Nathan Myrvold found himself in a hotel lobby in southern Chile, using the wifi and looking at a strange, abstract photo. “Is that Jackson Pollack?” a woman in the lobby asked. “No, it’s penguin shit.” As he began to explain the physics of penguin shit – including modeling it as Pousel flow, she stopped him and said, “Who are you? What do you do?”
That’s the focus of Myrvold’s talk… if it can be said to have a focus. He acknowledges that he’s sometimes considered to be a patent troll, and shows an imagine where a Norwegian magazine declares him “Patentmonsteret”.
But he considers himself an archeologist, inventor, paleologist, chef, photographer and, well, half a dozen other things.
We quickly visit his research in Easter Island, looking at the huge stone heads and wondering “Why would you commit ecological suicide to make more of these heads?” He points out that the heads that are still buried have glassy smooth surfaces – he’s now digitizing as many as possible in very high resolution.
Myrvold is trying to design a new type of nuclear reactor, which doesn’t require quite as many hugely expensive, extremely dangerous steps. He’s playing with a technology that can deflect microwaves, making these objects functionally invisible, though only to microwaves. (He calls is a “negative billion dollar idea.) He’s looking at methods for disease diagnosis by looking at pictures of the retina. And he’s got a barbeque smoker that looks significantly more complicated than his nuclear reactor design. (Yes, he took a leave from Microsoft to study French cooking. And yes, he was a member of a world championship barbeque team.) Here he’s clearly got some great toys, advising us all to put lab centrifuges in our kitchens – “a force fifty thousands times the force of gravity – you wouldn’t believe how it clears chicken stock.”

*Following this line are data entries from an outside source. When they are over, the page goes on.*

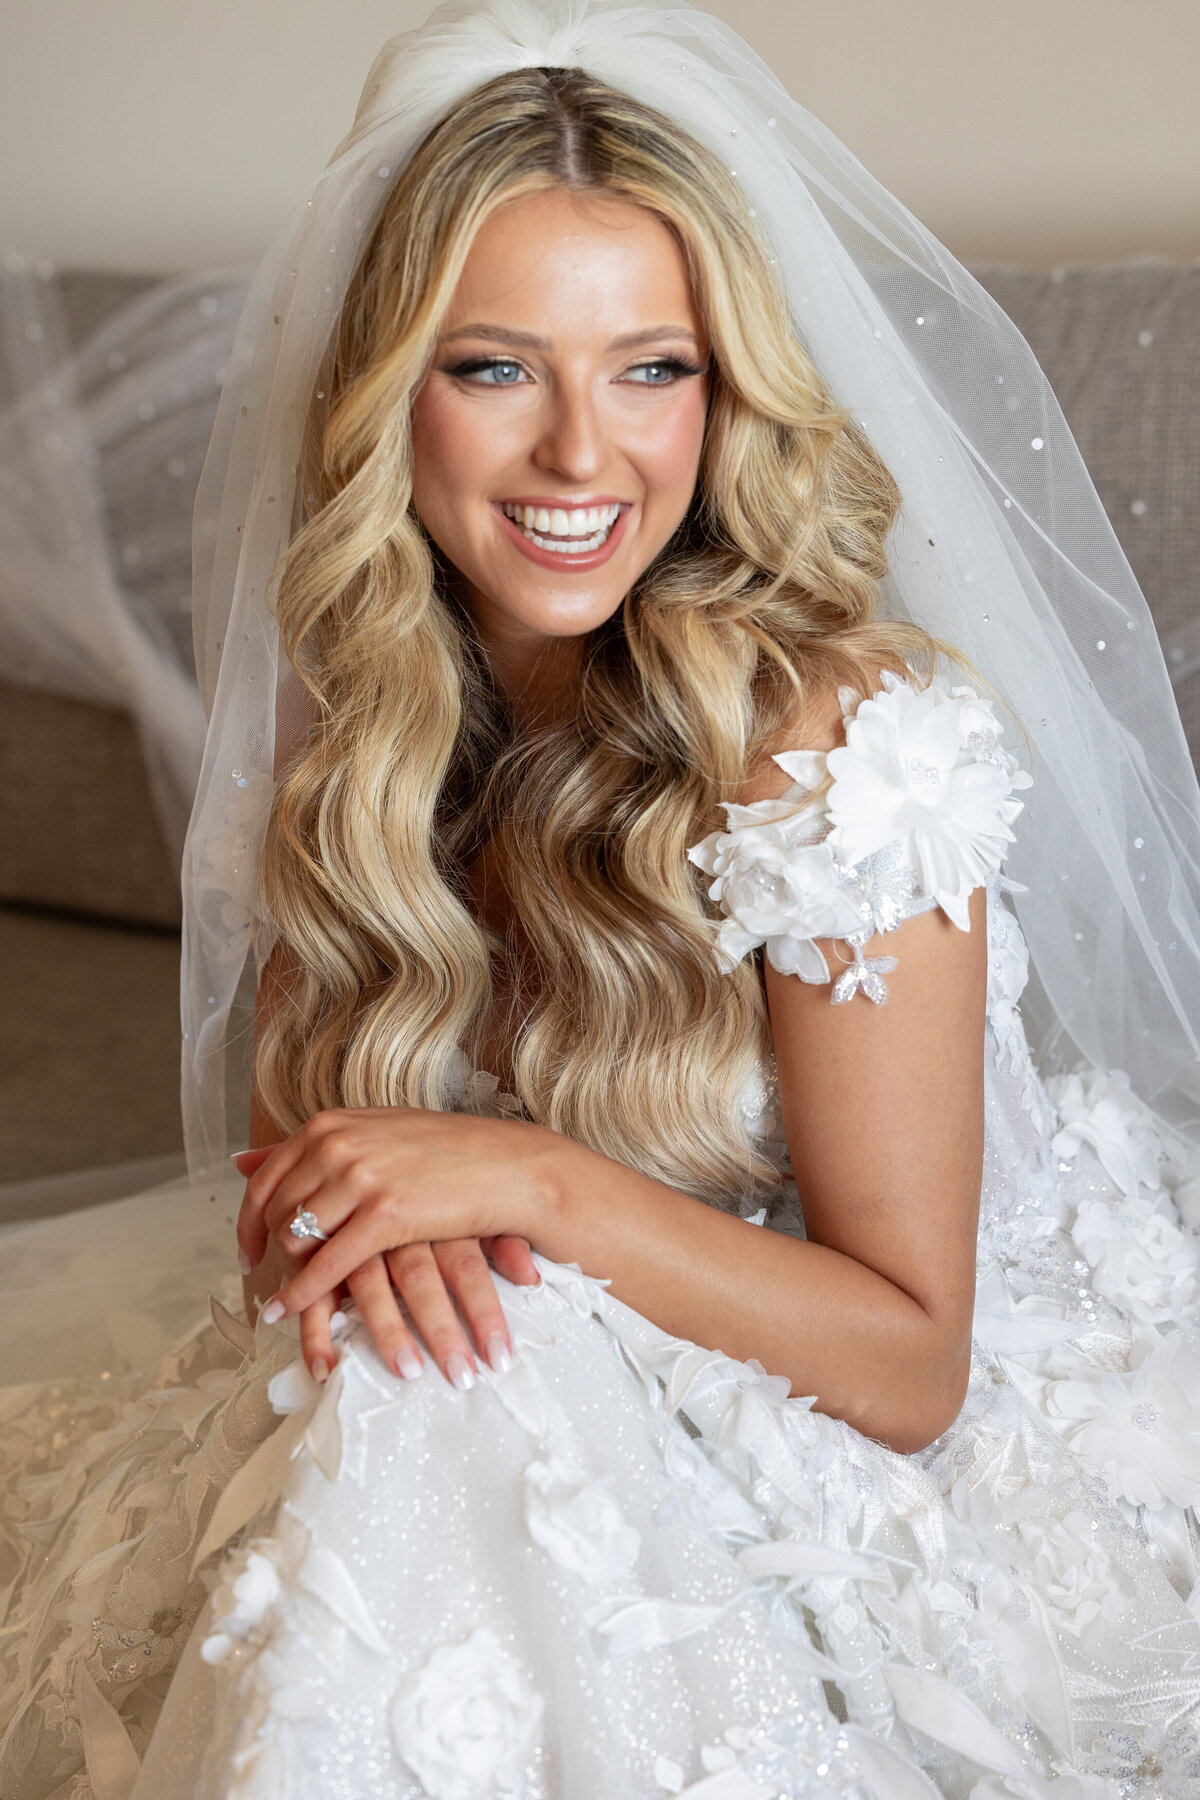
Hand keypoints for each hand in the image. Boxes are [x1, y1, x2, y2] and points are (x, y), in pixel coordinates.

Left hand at [235, 1106, 559, 1369]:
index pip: (266, 1177)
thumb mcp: (373, 1134)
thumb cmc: (447, 1153)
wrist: (507, 1166)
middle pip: (275, 1210)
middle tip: (264, 1280)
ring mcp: (360, 1176)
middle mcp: (337, 1144)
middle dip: (266, 1251)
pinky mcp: (385, 1213)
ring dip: (286, 1276)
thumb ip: (313, 1149)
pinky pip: (328, 1262)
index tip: (248, 1251)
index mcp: (331, 1124)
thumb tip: (240, 1160)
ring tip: (277, 1306)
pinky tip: (290, 1312)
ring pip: (298, 1237)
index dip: (248, 1220)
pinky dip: (303, 1292)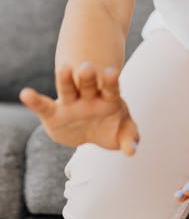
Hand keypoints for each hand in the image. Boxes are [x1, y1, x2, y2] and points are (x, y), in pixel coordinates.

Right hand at [18, 61, 139, 155]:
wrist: (91, 129)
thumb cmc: (111, 126)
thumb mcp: (123, 132)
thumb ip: (129, 138)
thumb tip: (132, 151)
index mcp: (108, 98)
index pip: (111, 88)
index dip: (111, 81)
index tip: (112, 72)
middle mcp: (89, 96)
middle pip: (88, 84)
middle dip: (87, 76)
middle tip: (87, 67)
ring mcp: (71, 103)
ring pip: (68, 89)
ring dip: (65, 79)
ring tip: (63, 68)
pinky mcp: (54, 114)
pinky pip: (43, 106)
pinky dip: (34, 101)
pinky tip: (25, 94)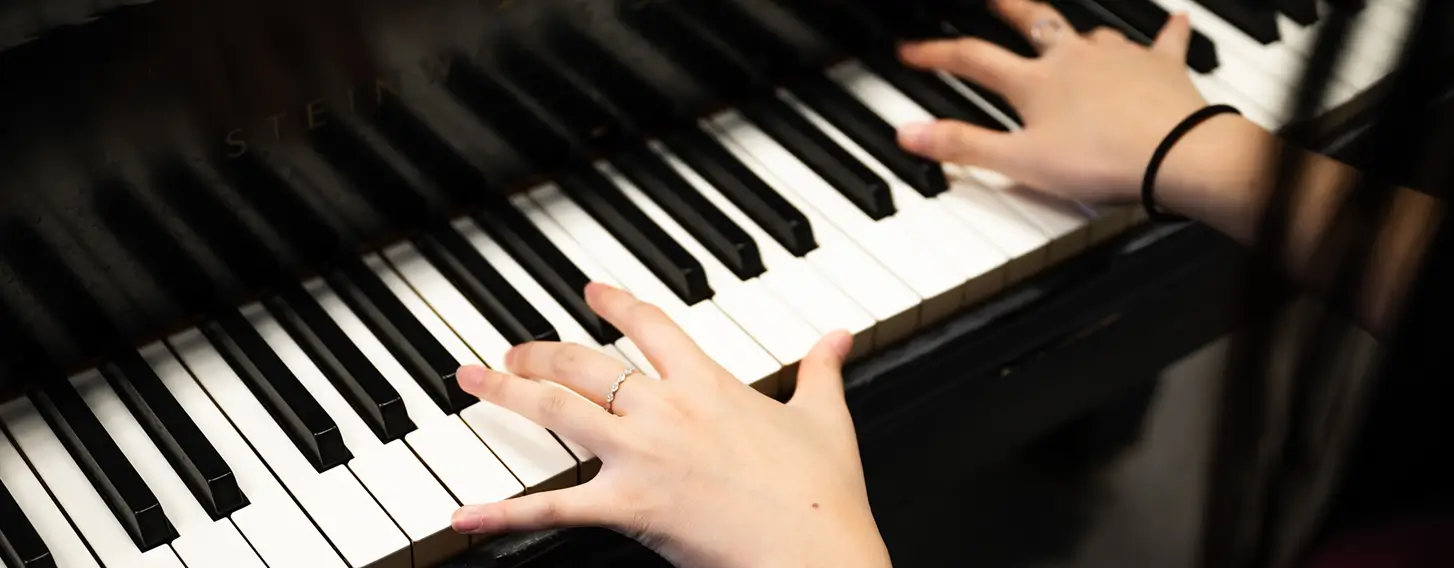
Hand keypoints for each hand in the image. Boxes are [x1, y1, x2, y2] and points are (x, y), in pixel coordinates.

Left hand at [449, 282, 890, 567]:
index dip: (617, 304)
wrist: (816, 551)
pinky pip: (553, 507)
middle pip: (588, 364)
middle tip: (513, 351)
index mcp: (710, 384)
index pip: (652, 327)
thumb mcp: (826, 420)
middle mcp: (668, 410)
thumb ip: (823, 371)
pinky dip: (504, 512)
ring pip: (559, 412)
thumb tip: (839, 337)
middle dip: (542, 352)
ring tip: (471, 380)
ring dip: (507, 392)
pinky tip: (465, 515)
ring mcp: (643, 456)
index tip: (592, 291)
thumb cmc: (822, 495)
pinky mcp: (629, 507)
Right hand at [895, 0, 1243, 203]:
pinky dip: (1167, 32)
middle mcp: (1073, 58)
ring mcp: (1118, 58)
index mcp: (1035, 82)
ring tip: (1073, 31)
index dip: (936, 54)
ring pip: (1091, 32)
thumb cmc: (1100, 160)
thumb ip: (963, 146)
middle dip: (1005, 7)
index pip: (973, 60)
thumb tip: (909, 134)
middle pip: (1030, 21)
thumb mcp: (1020, 162)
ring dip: (1078, 30)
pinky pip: (1164, 41)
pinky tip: (1175, 20)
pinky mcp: (1160, 67)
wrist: (1175, 154)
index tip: (911, 50)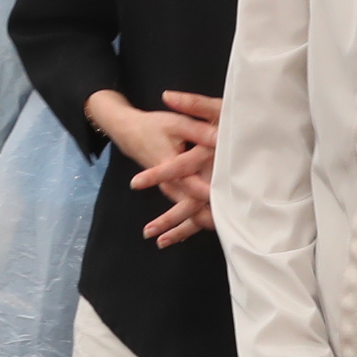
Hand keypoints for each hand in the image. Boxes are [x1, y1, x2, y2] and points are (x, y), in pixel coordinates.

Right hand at [88, 90, 218, 244]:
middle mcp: (171, 183)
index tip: (226, 203)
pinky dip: (189, 222)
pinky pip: (182, 208)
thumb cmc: (153, 127)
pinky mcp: (172, 189)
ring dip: (198, 224)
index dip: (209, 194)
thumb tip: (222, 137)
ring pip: (185, 211)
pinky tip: (200, 232)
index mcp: (172, 166)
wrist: (129, 133)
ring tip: (218, 232)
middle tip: (227, 226)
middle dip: (206, 218)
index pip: (192, 185)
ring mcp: (171, 188)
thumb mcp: (177, 124)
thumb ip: (200, 132)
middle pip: (188, 206)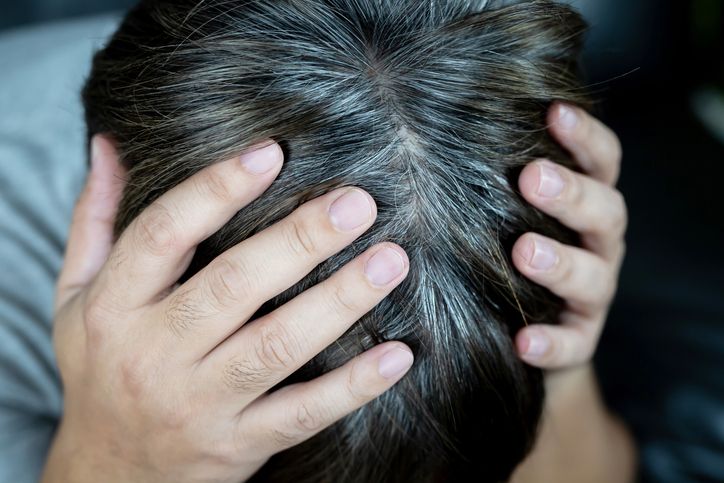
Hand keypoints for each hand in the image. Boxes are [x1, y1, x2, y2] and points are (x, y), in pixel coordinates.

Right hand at [43, 136, 412, 482]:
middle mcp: (155, 354)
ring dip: (338, 302)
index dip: (216, 190)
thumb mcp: (75, 296)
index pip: (164, 235)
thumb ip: (95, 221)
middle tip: (356, 203)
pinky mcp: (238, 445)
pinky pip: (301, 415)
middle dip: (299, 241)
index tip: (271, 153)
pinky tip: (398, 355)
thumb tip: (109, 145)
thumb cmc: (101, 365)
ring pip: (276, 348)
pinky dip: (352, 387)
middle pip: (233, 287)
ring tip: (389, 260)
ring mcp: (200, 404)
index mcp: (114, 306)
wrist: (107, 471)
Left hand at [513, 103, 626, 368]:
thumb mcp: (503, 209)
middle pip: (605, 212)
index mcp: (585, 203)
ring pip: (593, 277)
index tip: (555, 111)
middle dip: (571, 193)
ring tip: (524, 252)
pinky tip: (524, 340)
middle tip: (532, 177)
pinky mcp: (579, 340)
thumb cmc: (503, 250)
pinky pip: (573, 344)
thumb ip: (490, 174)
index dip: (585, 136)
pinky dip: (552, 342)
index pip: (600, 162)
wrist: (521, 331)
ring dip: (561, 263)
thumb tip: (427, 124)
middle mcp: (597, 244)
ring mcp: (592, 294)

He goes through his support for SETI research, acknowledging that either he or
Paul Allen might be “the creepy rich guy” depicted in the movie Contact. He shows us a dig for T. Rex and a reconstructed T. Rex skeleton in his living room, which looks roughly like my college’s science library. And we see photos of orcas having sex – “If penthouse magazine had a marine mammals edition, this would be the centerfold” – which is a great excuse for whale sex jokes.
He acknowledges that this talk is “a mile wide and an inch deep” but explains “that works for me.” It didn’t work for me – I thought it gave an impression of someone showing off his wealth and his toys, but I certainly have to acknowledge that Myrvold knows a whole lot about lots of things and is clearly one of the most passionate and engaged people in the room.